[TASK ITEM]: Return the lines of the listing below exactly as they appear, beginning at the one with "left front paw: (354, 521)" and stopping after the one with "right eye: (215, 333)"; do not include pictures.

[DATA UNDER STUDY]:
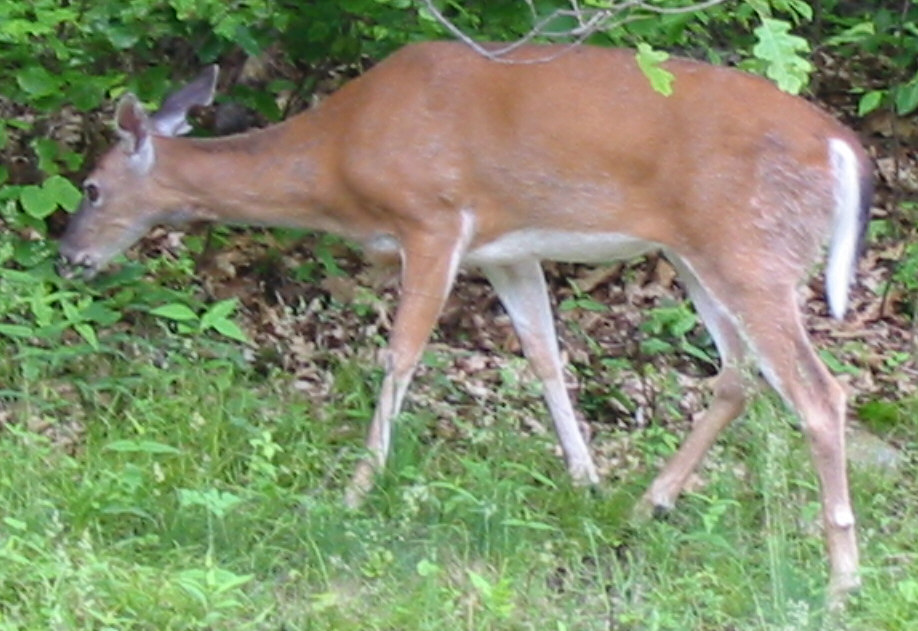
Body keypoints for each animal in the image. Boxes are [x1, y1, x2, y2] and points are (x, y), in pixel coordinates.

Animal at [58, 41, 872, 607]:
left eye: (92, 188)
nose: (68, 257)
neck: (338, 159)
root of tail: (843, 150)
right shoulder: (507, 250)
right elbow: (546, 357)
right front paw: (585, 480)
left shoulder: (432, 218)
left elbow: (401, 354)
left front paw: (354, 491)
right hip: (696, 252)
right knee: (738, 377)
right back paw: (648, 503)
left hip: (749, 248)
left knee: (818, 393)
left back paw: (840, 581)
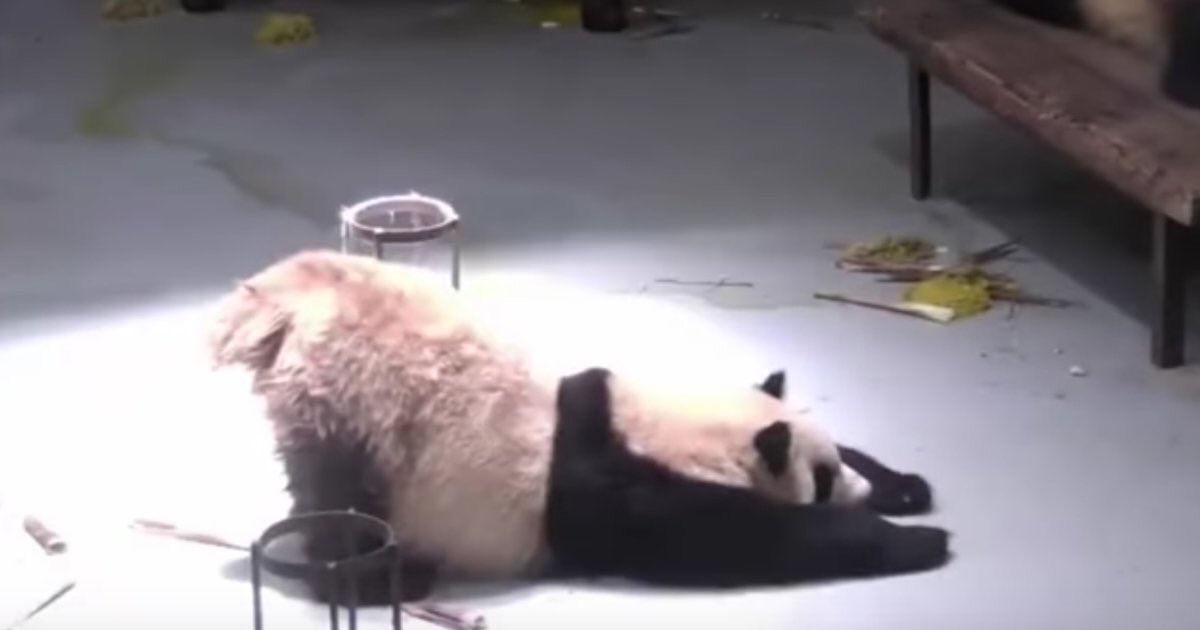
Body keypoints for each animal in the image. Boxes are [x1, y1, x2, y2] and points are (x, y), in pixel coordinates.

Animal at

==

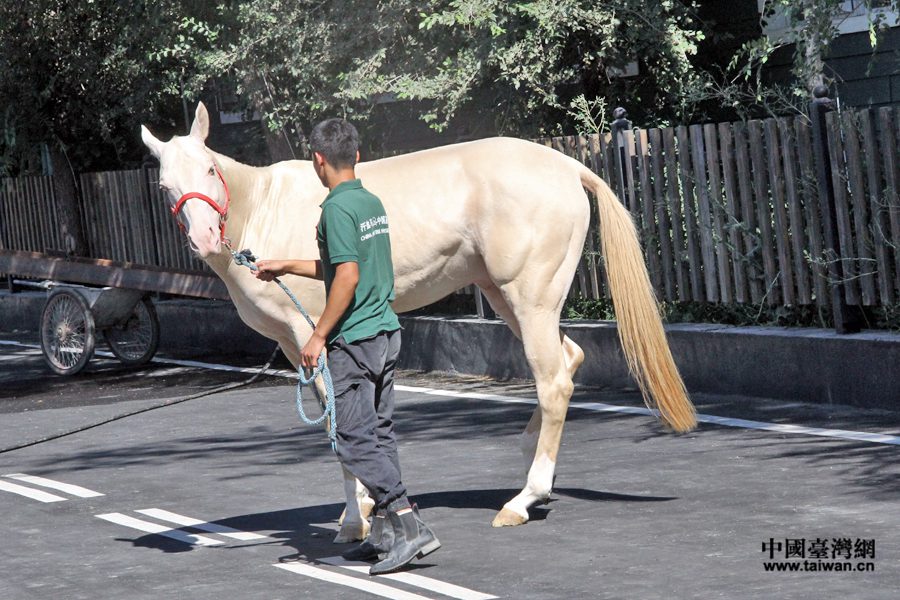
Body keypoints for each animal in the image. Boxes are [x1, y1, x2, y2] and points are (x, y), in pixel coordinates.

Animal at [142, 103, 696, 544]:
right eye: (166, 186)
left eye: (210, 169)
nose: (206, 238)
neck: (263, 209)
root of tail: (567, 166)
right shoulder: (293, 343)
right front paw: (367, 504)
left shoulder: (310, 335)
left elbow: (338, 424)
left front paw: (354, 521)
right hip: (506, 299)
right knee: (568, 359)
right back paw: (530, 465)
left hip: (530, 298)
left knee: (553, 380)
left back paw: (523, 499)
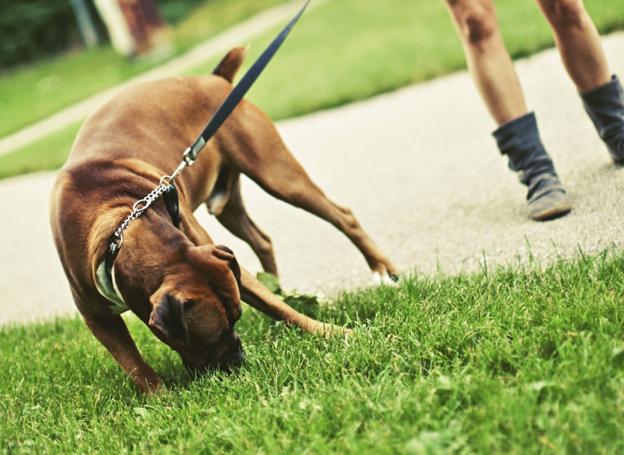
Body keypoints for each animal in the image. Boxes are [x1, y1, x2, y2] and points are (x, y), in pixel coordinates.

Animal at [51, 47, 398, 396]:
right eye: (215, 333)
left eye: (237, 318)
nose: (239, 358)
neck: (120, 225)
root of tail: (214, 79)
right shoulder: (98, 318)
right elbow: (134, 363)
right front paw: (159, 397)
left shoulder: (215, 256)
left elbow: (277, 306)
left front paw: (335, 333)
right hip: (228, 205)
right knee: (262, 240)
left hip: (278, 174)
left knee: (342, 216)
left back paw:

==

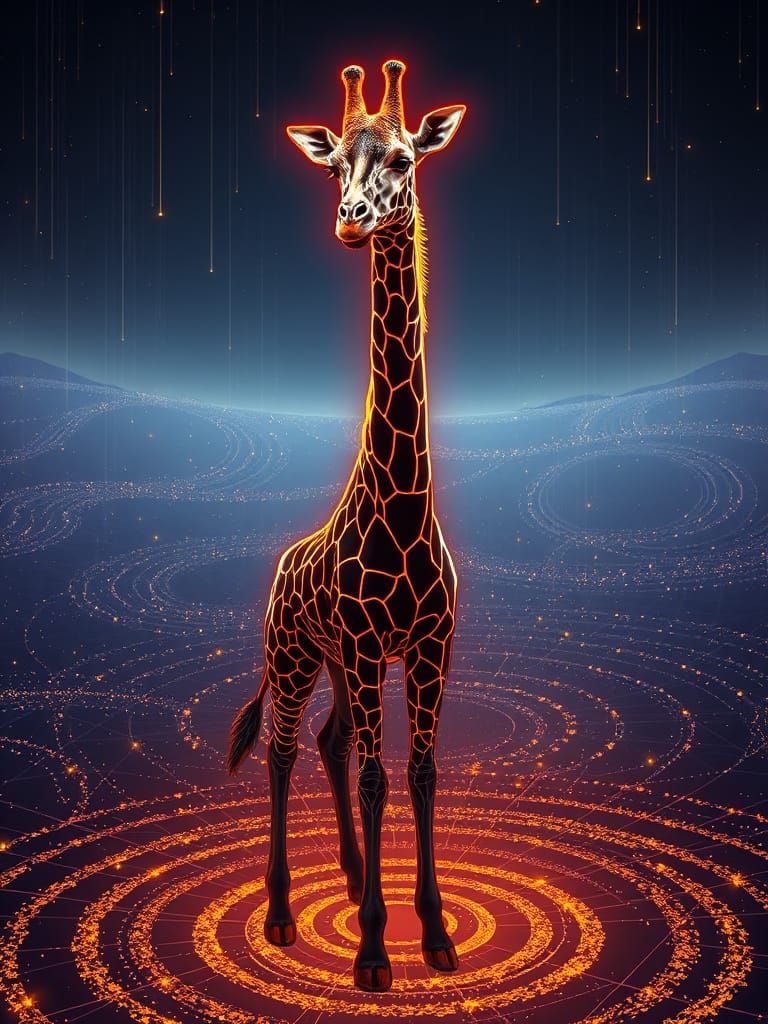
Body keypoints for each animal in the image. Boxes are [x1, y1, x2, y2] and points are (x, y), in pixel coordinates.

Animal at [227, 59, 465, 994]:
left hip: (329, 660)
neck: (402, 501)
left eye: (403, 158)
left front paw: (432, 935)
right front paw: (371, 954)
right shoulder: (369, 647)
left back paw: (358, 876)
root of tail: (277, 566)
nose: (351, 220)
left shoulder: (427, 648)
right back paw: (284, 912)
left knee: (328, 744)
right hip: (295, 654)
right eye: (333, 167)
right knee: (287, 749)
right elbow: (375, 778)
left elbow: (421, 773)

[ANSWER BOX]:
left front paw: (354, 521)
right hip: (506, 299)
right knee: (568, 359)
right back paw: (530, 465)
left hip: (530, 298)
left knee: (553, 380)
left back paw: (523, 499)
Body keypoints for each animal in the image. Boxes are [x1, y1, x2, y2] and points are (x, y), in pixel coordinates.

Animal at [51, 47, 398, 396]:
right eye: (215, 333)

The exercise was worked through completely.